“One thing is, in this country, if you’re not in the narrative, you’re not going to be in the policy.”
Reverend William Barber on the Political Power of Poor People, Intelligencer (Dec 5, 2019)
In the Health Equity framework, family violence and incarceration are leaves on the tree of health that we can easily see. The criminal justice system, involving policing, jails and prisons, the judiciary and re-entry, are the root causes that shape the behaviors we see. Unequal systems of power constitute the soil that is not always readily seen that feed the roots of the criminal justice system.
If the stories of people most directly affected by violence and incarceration are not told, the policies we develop for our communities will not be equitable. Systems of power are sharply revealed in the story of York, unrecognized for his contribution to the Lewis and Clark Expedition and denied his freedom long afterwards. Now, our job is to create a new narrative that challenges long-standing systems of power while making our criminal justice systems more equitable for all.

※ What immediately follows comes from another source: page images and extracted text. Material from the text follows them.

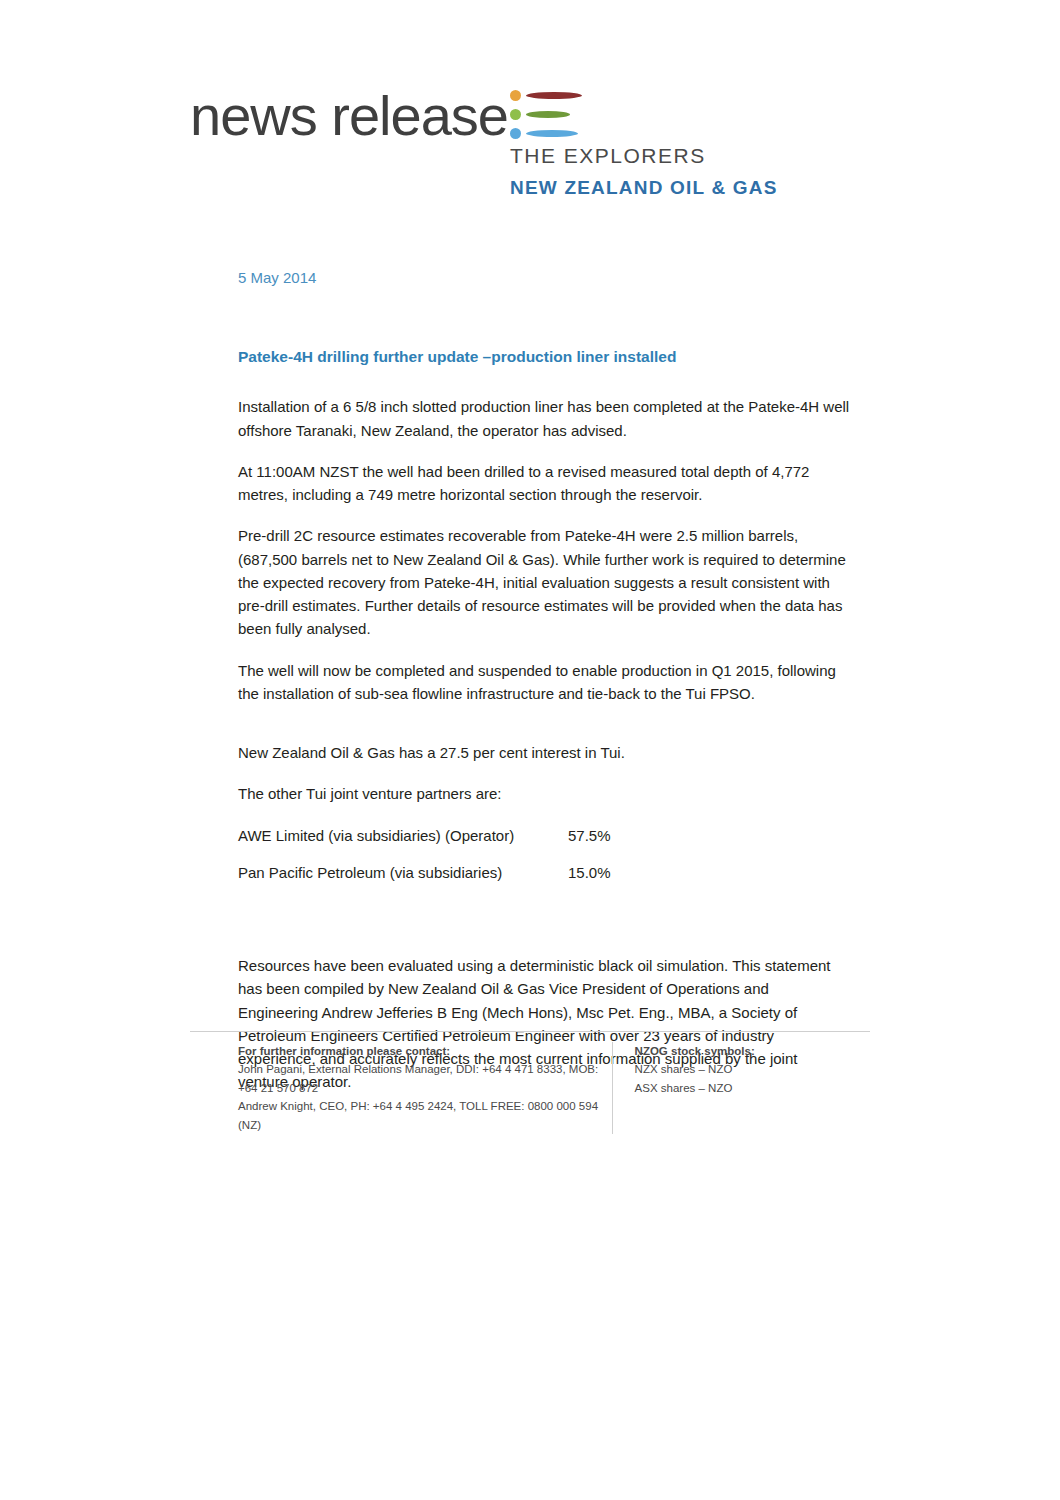THE EXPLORERS NEW ZEALAND OIL & GAS
news release
5 May 2014
Pateke-4H drilling further update –production liner installed
Installation of a 6 5/8 inch slotted production liner has been completed at the Pateke-4H well offshore Taranaki, New Zealand, the operator has advised.
At 11:00AM NZST the well had been drilled to a revised measured total depth of 4,772 metres, including a 749 metre horizontal section through the reservoir.
Pre-drill 2C resource estimates recoverable from Pateke-4H were 2.5 million barrels, (687,500 barrels net to New Zealand Oil & Gas). While further work is required to determine the expected recovery from Pateke-4H, initial evaluation suggests a result consistent with pre-drill estimates. Further details of resource estimates will be provided when the data has been fully analysed.
The well will now be completed and suspended to enable production in Q1 2015, following the installation of sub-sea flowline infrastructure and tie-back to the Tui FPSO.
New Zealand Oil & Gas has a 27.5 per cent interest in Tui.
The other Tui joint venture partners are:
AWE Limited (via subsidiaries) (Operator) 57.5%
Pan Pacific Petroleum (via subsidiaries) 15.0%
Resources have been evaluated using a deterministic black oil simulation. This statement has been compiled by New Zealand Oil & Gas Vice President of Operations and Engineering Andrew Jefferies B Eng (Mech Hons), Msc Pet. Eng., MBA, a Society of Petroleum Engineers Certified Petroleum Engineer with over 23 years of industry experience, and accurately reflects the most current information supplied by the joint venture operator.
For further information please contact:
John Pagani, External Relations Manager, DDI: +64 4 471 8333, MOB: +64 21 570 872
Andrew Knight, CEO, PH: +64 4 495 2424, TOLL FREE: 0800 000 594 (NZ)
NZOG stock symbols:
NZX shares – NZO
ASX shares – NZO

At a public presentation at the University of Louisville Law School on Monday, March 2nd, Historian Charlene J. Fletcher proved beyond a shadow of a doubt that the telling of history matters. Ms. Fletcher is a scholar focusing on black women’s history in Kentucky, a survivor of domestic abuse, and an advocate for social change. Her powerful presentation, combining experience, activism, and research, demonstrates the importance of lived experiences in transforming our criminal justice systems.

Fletcher focused on now recovered histories of two women: Lila White and Fannie Keys Harvey and their stories of abuse, resistance, and confinement during the 1890s and early 1900s in central Kentucky. Lila White suffered severe abuse from her ostensibly respectable family, resorted to arson, and was confined first in prison and then a mental institution where she died. Fannie Keys Harvey, deeply impoverished, committed a string of petty crimes and fought back against her abusive husband and the police officer that arrested her. She went in and out of prison and lived to testify in 1897 against the conditions in the state prison in Frankfort that housed both women and men then and until 1937.

These powerful personal stories, so important in themselves, also become a window into the systems of power that link domestic violence with incarceration in our city, state and nation today. As a young woman, Lila White worked as a domestic, one of the few jobs opened to black women. She was only one generation removed from slavery, yet black women today still face inequalities in both job opportunities and wages. Lila’s abuse came from her own family, and she suffered long in silence, fearing shame, stigma and reprisals. Today, it is estimated that only about half of domestic violence cases are reported. Fannie Keys Harvey grew up and lived in a section of Lexington that had no sewers, clean water or adequate housing. As income inequality increases today, there is still too little understanding of how poverty can be a root cause of crime and violence.
The stories of Lila White, Fannie Keys Harvey and all confined African American women matter. As Reverend William Barber, leader of the Poor People’s Campaign, points out, “if you are not in the narrative, you’re not going to be in the policy.” Changing the narrative means examining the systems of power that maintain inequitable social conditions based on race, ethnicity, gender identities, economic status and physical abilities. Louisville Family Justice Advocate’s (LFJA) work is challenging current stereotypes about who is incarcerated and why, now and in the past. LFJA asks: Whose story is being told and how is the story contributing to creating policy?